---- Data records
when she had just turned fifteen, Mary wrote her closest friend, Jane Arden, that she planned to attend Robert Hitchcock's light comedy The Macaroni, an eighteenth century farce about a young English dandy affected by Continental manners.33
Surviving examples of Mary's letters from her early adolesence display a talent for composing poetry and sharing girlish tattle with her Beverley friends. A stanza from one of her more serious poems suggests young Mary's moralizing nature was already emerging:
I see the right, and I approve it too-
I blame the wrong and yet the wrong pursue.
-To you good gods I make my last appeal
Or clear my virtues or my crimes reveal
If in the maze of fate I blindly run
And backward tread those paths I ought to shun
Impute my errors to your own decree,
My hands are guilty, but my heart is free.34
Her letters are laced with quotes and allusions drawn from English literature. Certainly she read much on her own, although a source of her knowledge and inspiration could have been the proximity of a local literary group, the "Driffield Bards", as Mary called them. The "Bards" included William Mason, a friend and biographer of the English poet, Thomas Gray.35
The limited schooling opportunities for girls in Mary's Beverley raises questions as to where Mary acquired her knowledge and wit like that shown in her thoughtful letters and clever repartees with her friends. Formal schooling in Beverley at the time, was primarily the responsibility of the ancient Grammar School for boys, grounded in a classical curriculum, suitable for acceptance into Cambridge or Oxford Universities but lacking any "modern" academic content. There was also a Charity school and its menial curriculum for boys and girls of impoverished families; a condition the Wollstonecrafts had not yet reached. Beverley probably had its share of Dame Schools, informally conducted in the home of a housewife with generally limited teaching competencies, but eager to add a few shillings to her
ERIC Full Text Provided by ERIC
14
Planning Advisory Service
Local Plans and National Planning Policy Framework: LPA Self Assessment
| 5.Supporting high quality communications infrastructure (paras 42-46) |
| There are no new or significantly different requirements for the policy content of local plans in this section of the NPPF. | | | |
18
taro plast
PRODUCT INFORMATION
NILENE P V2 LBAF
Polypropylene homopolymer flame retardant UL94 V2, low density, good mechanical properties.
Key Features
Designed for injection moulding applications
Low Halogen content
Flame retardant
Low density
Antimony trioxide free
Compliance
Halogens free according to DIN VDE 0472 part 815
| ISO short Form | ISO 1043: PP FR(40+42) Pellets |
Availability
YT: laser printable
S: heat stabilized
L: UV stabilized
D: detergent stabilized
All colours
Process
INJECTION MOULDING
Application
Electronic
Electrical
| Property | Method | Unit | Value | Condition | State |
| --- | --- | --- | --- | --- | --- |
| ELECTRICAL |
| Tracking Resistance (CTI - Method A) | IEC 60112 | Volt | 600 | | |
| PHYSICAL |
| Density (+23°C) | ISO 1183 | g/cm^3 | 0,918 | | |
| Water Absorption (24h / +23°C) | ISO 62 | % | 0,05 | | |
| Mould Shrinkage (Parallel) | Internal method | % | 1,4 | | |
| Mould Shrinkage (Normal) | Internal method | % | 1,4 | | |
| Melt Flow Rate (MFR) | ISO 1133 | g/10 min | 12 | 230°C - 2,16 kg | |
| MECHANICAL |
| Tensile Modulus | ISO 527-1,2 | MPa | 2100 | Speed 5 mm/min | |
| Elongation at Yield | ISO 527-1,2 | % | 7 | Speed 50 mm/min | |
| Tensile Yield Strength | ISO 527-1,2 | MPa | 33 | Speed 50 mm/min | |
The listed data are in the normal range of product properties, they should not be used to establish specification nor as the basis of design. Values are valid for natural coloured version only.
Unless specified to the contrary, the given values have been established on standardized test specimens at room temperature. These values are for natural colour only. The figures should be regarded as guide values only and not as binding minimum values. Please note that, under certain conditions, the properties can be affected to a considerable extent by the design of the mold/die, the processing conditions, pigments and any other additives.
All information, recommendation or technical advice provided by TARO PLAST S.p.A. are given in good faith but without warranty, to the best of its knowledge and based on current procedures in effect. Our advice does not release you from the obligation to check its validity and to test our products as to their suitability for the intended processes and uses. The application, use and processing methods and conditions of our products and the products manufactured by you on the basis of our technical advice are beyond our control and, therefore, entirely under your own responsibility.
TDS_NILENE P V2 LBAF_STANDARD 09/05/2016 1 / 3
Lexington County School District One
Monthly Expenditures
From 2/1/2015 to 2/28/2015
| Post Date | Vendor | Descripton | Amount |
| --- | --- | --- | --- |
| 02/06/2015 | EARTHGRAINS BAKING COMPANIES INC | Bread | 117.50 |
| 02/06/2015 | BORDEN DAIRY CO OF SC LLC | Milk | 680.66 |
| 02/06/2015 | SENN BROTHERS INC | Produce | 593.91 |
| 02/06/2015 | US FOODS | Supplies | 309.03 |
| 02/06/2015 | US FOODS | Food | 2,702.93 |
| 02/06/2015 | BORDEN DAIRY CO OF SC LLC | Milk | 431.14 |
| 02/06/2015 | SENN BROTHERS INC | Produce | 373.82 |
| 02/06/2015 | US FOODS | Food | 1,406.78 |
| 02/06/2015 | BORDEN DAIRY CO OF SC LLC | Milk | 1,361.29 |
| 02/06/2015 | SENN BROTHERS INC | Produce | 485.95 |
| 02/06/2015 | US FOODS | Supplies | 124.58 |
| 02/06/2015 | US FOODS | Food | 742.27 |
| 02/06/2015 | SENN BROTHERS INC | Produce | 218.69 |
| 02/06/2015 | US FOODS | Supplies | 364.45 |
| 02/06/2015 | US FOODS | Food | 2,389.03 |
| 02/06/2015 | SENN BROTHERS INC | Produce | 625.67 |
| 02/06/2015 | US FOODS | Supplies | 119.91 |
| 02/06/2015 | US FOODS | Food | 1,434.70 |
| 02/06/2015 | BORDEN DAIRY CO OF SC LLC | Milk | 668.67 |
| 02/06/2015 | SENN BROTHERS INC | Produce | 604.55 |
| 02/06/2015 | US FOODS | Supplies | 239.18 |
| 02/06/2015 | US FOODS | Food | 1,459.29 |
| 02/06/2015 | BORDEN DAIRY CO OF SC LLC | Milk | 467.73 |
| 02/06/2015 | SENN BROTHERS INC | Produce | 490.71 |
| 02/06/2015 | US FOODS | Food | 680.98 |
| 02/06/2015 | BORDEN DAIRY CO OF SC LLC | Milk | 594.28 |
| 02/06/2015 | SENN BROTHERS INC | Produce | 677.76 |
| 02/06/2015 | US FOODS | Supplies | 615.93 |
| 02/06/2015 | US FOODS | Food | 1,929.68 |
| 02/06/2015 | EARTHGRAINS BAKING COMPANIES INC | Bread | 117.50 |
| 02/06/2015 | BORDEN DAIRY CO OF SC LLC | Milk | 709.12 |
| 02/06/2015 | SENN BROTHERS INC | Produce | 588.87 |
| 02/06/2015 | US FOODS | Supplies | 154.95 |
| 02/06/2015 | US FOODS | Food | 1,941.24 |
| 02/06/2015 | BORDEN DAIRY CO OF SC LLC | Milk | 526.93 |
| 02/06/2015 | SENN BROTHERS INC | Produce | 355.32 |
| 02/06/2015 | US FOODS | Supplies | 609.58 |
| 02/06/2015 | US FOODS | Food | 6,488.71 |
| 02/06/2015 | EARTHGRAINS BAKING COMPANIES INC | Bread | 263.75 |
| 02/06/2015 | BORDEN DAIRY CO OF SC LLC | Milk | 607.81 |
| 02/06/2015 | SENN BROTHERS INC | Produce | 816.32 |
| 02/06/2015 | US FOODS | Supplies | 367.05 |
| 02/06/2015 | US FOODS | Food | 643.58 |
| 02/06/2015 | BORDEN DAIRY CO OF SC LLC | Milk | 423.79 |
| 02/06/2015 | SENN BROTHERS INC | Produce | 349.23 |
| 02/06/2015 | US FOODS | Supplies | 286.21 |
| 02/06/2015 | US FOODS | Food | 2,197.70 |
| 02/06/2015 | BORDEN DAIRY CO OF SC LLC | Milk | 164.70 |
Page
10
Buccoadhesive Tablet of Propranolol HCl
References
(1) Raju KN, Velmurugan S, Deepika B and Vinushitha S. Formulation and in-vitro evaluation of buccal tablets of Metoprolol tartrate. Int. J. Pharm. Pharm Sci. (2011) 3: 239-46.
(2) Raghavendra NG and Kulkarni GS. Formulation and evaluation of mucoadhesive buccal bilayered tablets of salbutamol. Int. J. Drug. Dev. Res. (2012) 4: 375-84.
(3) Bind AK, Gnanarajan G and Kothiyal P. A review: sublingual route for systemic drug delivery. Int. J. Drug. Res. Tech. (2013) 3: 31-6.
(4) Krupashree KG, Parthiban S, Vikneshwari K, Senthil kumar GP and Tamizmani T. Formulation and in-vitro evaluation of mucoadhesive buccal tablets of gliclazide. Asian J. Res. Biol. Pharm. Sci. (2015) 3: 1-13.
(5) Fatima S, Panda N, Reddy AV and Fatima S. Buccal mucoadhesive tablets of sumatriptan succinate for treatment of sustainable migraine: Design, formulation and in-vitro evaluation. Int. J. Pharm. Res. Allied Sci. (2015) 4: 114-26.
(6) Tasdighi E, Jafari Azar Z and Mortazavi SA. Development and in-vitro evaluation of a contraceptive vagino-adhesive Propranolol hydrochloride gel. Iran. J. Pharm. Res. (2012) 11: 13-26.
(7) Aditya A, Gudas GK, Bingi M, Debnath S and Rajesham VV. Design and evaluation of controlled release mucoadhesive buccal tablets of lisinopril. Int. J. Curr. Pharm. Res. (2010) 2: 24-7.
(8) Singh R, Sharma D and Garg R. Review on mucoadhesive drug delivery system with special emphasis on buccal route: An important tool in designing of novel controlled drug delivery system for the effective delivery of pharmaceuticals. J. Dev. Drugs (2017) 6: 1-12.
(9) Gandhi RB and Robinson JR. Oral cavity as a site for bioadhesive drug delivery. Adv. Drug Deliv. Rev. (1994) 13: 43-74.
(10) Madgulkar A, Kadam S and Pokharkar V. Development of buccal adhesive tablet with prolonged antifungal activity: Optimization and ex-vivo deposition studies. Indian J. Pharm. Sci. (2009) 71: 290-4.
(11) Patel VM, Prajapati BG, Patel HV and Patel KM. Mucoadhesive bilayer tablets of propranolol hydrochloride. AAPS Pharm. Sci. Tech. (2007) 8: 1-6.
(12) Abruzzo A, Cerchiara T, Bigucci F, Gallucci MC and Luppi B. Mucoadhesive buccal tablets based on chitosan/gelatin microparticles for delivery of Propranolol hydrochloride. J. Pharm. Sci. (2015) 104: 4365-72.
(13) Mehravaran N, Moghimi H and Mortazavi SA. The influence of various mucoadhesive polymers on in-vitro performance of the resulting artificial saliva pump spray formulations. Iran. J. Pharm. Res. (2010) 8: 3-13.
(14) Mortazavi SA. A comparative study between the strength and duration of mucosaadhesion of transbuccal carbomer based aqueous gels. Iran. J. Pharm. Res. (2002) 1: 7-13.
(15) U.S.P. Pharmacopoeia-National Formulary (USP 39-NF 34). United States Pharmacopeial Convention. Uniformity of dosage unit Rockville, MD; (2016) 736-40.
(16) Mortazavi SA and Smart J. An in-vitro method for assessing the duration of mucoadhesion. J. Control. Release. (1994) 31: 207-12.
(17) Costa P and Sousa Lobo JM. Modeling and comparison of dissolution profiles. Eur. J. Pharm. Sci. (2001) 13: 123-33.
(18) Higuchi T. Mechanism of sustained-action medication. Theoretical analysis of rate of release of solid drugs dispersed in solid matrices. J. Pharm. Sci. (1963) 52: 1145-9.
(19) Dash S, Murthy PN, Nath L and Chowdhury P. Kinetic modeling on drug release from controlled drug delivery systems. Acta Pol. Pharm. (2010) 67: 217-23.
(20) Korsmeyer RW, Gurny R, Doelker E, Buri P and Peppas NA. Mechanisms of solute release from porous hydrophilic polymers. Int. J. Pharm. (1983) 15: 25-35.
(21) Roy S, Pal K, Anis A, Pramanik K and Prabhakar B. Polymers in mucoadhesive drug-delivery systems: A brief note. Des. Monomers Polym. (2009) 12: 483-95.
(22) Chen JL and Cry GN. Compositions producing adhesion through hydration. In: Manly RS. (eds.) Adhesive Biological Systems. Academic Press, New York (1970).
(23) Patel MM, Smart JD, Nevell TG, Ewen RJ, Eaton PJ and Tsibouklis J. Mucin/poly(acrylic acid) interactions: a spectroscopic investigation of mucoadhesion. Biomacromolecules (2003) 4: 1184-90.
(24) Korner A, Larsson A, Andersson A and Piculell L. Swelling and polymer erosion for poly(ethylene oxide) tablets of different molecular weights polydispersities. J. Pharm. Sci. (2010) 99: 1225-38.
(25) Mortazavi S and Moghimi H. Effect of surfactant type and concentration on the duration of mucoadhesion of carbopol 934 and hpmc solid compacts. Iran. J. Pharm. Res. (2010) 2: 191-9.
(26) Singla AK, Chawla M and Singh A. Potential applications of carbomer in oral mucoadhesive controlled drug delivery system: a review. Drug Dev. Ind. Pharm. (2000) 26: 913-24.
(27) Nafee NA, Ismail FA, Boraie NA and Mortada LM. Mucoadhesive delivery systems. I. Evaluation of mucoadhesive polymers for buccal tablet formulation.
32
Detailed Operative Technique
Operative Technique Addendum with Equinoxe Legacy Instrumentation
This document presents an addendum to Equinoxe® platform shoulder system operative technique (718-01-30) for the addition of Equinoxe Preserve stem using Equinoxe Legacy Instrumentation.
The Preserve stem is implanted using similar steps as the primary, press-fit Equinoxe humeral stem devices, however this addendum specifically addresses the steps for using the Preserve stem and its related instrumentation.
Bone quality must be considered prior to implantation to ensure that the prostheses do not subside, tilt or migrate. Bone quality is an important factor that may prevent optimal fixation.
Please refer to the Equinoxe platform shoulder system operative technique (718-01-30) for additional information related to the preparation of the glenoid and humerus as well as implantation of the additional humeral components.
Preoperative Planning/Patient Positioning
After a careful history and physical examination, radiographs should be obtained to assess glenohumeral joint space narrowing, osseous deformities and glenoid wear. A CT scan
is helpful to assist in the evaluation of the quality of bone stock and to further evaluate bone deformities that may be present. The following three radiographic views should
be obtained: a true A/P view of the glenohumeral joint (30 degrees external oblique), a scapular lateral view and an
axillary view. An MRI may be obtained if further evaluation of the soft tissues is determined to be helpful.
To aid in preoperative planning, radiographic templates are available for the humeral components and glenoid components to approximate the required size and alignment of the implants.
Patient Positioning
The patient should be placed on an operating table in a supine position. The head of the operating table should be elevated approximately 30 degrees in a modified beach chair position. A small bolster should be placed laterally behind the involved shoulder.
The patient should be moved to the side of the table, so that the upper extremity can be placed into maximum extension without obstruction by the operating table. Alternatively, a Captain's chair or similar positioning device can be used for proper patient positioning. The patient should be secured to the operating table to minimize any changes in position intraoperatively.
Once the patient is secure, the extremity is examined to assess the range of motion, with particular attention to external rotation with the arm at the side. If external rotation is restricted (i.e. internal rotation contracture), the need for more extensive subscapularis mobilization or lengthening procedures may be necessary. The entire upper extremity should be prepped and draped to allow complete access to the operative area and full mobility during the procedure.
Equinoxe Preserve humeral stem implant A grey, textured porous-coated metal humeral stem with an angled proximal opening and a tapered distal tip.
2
--------
## Problem requirements
What do the lines above say from the one containing "Availability" down to the one containing "33 | Speed 50 mm/min | |"? Return them exactly, both end lines included, and only them.

## Task response
Availability
YT: laser printable
S: heat stabilized
L: UV stabilized
D: detergent stabilized
All colours
Process
INJECTION MOULDING
Application
Electronic
Electrical
| Property | Method | Unit | Value | Condition | State |
| --- | --- | --- | --- | --- | --- |
| ELECTRICAL |
| Tracking Resistance (CTI - Method A) | IEC 60112 | Volt | 600 | | |
| PHYSICAL |
| Density (+23°C) | ISO 1183 | g/cm^3 | 0,918 | | |
| Water Absorption (24h / +23°C) | ISO 62 | % | 0,05 | | |
| Mould Shrinkage (Parallel) | Internal method | % | 1,4 | | |
| Mould Shrinkage (Normal) | Internal method | % | 1,4 | | |
| Melt Flow Rate (MFR) | ISO 1133 | g/10 min | 12 | 230°C - 2,16 kg | |
| MECHANICAL |
| Tensile Modulus | ISO 527-1,2 | MPa | 2100 | Speed 5 mm/min | |
| Elongation at Yield | ISO 527-1,2 | % | 7 | Speed 50 mm/min | |
| Tensile Yield Strength | ISO 527-1,2 | MPa | 33 | Speed 50 mm/min | |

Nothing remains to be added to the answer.